(This is part 1, there is also a part 2 and a part 3.)
Run-length encoding (RLE) is probably the most important and fundamental string compression technique. Countless multimedia formats and protocols use one form or RLE compression or another.
RLE is also deceptively simple. It represents repeated values as a counter and a character. Thus, the string AAABBBBBZWWK becomes 3A-5B-1Z-2W-1K.
If that is all there was to RLE, then the wikipedia page on run-length encoding would be just fine. Yet, I think it needs help.
Why do we use RLE?
- You can read and write RLE data in one pass, using almost no memory.
- Given a vector V compressed with RLE, you can apply any scalar function f to its component in time O(|V |) where |V | is the compressed size of the vector.
- Given two vectors V and V‘ compressed with RLE, you can do arithmetic (e.g. V+V‘) in time O(|V |+|V’|).
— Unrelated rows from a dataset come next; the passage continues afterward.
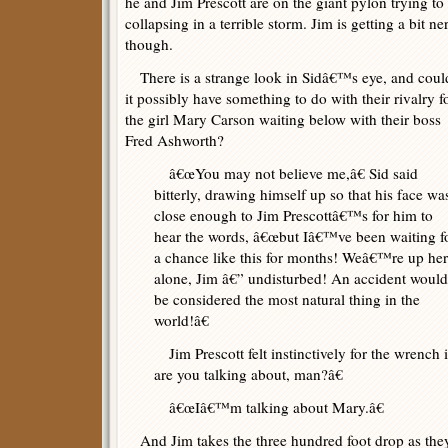
he and Jim Prescott are on the giant pylon trying t
collapsing in a terrible storm. Jim is getting a bit n
though.
There is a strange look in Sidâ€™s eye, and coul
it possibly have something to do with their rivalry f
the girl Mary Carson waiting below with their boss
Fred Ashworth?
â€œYou may not believe me,â€ Sid said
bitterly, drawing himself up so that his face wa
close enough to Jim Prescottâ€™s for him to
hear the words, â€œbut Iâ€™ve been waiting f
a chance like this for months! Weâ€™re up he
alone, Jim â€” undisturbed! An accident would
be considered the most natural thing in the
world!â€
Jim Prescott felt instinctively for the wrench 
are you talking about, man?â€
â€œIâ€™m talking about Mary.â€
And Jim takes the three hundred foot drop as they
(Some RLE formats have worse complexity bounds.)
Any downsides to RLE?
- Random access is slower. Sometimes, only sequential read (from the beginning) is possible. Updating an RLE-compressed array can be difficult.
- You need long runs of identical values.
- Some RLE formats negatively affect CPU vectorization. Thus, if the compression rates are modest, it could actually take longer to process an RLE-compressed array.
What is the RLE format?
There is no unique RLE format. How you use the RLE idea depends on your goals such as (1) maximize the compression rate (2) maximize the processing speed.
Here are some common variations:
- Instead of using a counter for each run of characters, you only add a counter after a value has been repeated twice. For example, the string AAABBBBBZWWK becomes AA1-BB3-Z-WW-K. Thus, if many characters are not repeated, you will rarely use an unnecessary counter.
- You can use a single bit to decide whether a counter is used. For example, the string AAABBBBZWWK becomes A-True-3, B-True-5, Z-False, W-True-2, K-False. Again, this may avoid many unnecessary counters if values are often not repeated.
- Instead of a counter, you may store the location of the run in the array. For example, the string AAABBBBBZWWK becomes 1A-4B-9Z-10W-11K. The benefit of this approach is to allow random access in logarithmic time using binary search. However, it is also incompatible with some techniques to avoid unnecessary counters. So, it is a compression-speed trade-off. For even more speed, you can store both the location of the run and its length (thus avoiding a subtraction).
- To help vectorization, you can group the characters into blocks of k characters. For example, using blocks of two characters, the string AAABBBBBZWWK becomes 1AA-1AB-2BB-1ZW-1WK. Again, this is a compression-speed trade-off because there will be fewer runs to compress after grouping the characters into long blocks.
Continue reading to part 2.
Some References (to my own work):
- Daniel Lemire, Compressing column-oriented indexes (slides)
- Daniel Lemire, Owen Kaser, Kamel Aouiche, Sorting improves word-aligned bitmap indexes. Data & Knowledge Engineering 69 (1), pages 3-28, 2010.
- Daniel Lemire, Owen Kaser, Reordering Columns for Smaller Indexes, working paper.
With this “obsessive” interest in RLE may be you should think again about the compression scheme we talked about in emails on 19 Sep 2009 and which you didn’t seem to grok:
It’s actually iterated hierarchical RLE with a fancy encoding of (what serves as) “counters”.
Thanks Daniel for the beautifully concise explanation of RLE. Makes me wonder how it can seem complex in other explanations.
@Kevembuangga I’m interested in RLE because it is a fundamental idea. I’ll gladly study any form of RLE if I have proper documentation.
I could try to guess what iterated hierarchical RLE with a fancy encoding means, but that is not a very interesting game.
I’ll gladly study any form of RLE if I have proper documentation.
I am afraid there isn’t any documentation.
As I told you this is something I stumbled upon when peeking at reverse engineering of a compression utility.
This wasn’t academic, only engineering, sorry 🙂
P.S. To explain my (lack of) motivation, since I do not personally enjoy the hairsplitting about nitty gritty details and umphteenth decimals which show up in “academic” research I don’t feel it’s worth the effort to elaborate on this.
I am not even sure it is worth your efforts, it may lack “nice properties” to write about, yet it was effective in a commercial product.
@Kevembuangga Let me put it differently. Could you implement the a scheme like the one you described?